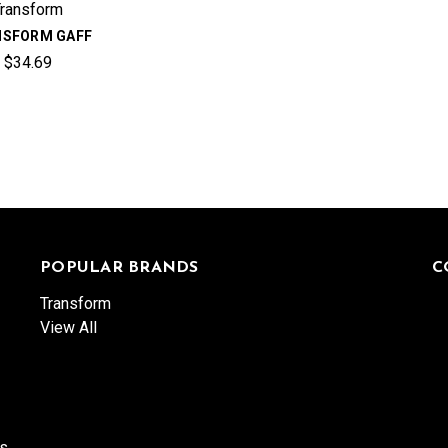
Transform
NSFORM GAFF
$34.69
POPULAR BRANDS
C
Transform
View All
es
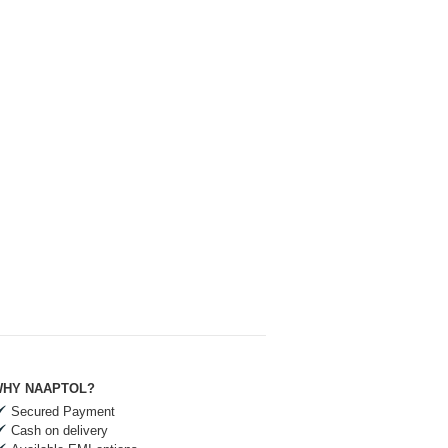
HY NAAPTOL?
Secured Payment
Cash on delivery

## [Request]
Print the material again word for word. Please drop every picture.

## [Problem solution]
Transform
NSFORM GAFF
$34.69
POPULAR BRANDS
C
Transform
View All
es
HY NAAPTOL?
Secured Payment
Cash on delivery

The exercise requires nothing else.